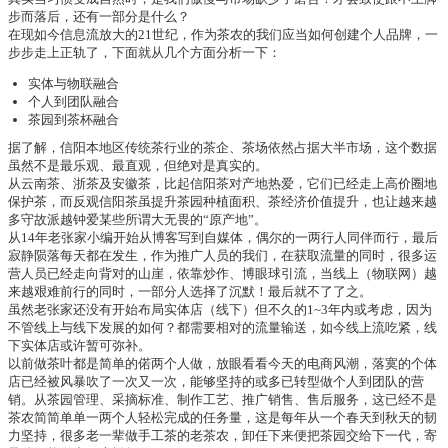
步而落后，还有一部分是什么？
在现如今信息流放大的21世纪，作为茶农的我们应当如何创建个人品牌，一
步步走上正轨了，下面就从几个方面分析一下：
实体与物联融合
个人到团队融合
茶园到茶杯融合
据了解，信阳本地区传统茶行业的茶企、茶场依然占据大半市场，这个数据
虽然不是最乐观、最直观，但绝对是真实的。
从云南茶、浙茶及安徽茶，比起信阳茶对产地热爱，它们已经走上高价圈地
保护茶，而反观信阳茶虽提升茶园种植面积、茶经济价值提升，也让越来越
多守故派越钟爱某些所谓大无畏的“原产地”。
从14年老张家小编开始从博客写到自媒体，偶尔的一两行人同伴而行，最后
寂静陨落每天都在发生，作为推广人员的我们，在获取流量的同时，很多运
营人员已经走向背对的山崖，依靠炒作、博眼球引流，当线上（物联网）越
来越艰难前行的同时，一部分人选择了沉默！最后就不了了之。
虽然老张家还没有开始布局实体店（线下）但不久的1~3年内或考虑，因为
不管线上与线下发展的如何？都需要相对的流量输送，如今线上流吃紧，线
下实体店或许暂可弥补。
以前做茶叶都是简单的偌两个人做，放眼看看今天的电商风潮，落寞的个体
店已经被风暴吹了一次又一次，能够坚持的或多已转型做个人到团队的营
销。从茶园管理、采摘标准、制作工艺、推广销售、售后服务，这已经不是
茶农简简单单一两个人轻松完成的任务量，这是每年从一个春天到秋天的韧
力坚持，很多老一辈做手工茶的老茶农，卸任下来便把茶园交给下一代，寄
---------------
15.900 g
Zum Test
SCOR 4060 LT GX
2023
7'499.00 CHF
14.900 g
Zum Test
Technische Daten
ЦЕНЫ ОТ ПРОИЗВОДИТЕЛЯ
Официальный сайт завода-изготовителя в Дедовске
---------------
Please copy the lines above from the line with "步而落后，还有一部分是什么？" up to and including the line with "力坚持，很多老一辈做手工茶的老茶农，卸任下来便把茶园交给下一代，寄", exactly as written and with nothing else.

步而落后，还有一部分是什么？
在现如今信息流放大的21世纪，作为茶农的我们应当如何创建个人品牌，一
步步走上正轨了，下面就从几个方面分析一下：
实体与物联融合
个人到团队融合
茶园到茶杯融合
据了解，信阳本地区传统茶行业的茶企、茶场依然占据大半市场，这个数据
虽然不是最乐观、最直观，但绝对是真实的。
从云南茶、浙茶及安徽茶，比起信阳茶对产地热爱，它们已经走上高价圈地
保护茶，而反观信阳茶虽提升茶园种植面积、茶经济价值提升，也让越来越
多守故派越钟爱某些所谓大无畏的“原产地”。
从14年老张家小编开始从博客写到自媒体，偶尔的一两行人同伴而行，最后
寂静陨落每天都在发生，作为推广人员的我们，在获取流量的同时，很多运
营人员已经走向背对的山崖，依靠炒作、博眼球引流，当线上（物联网）越
来越艰难前行的同时，一部分人选择了沉默！最后就不了了之。
虽然老张家还没有开始布局实体店（线下）但不久的1~3年内或考虑，因为
不管线上与线下发展的如何？都需要相对的流量输送，如今线上流吃紧，线
下实体店或许暂可弥补。
以前做茶叶都是简单的偌两个人做，放眼看看今天的电商风潮，落寞的个体
店已经被风暴吹了一次又一次，能够坚持的或多已转型做个人到团队的营
销。从茶园管理、采摘标准、制作工艺、推广销售、售后服务，这已经不是
茶农简简单单一两个人轻松完成的任务量，这是每年从一个春天到秋天的韧
力坚持，很多老一辈做手工茶的老茶农，卸任下来便把茶园交给下一代，寄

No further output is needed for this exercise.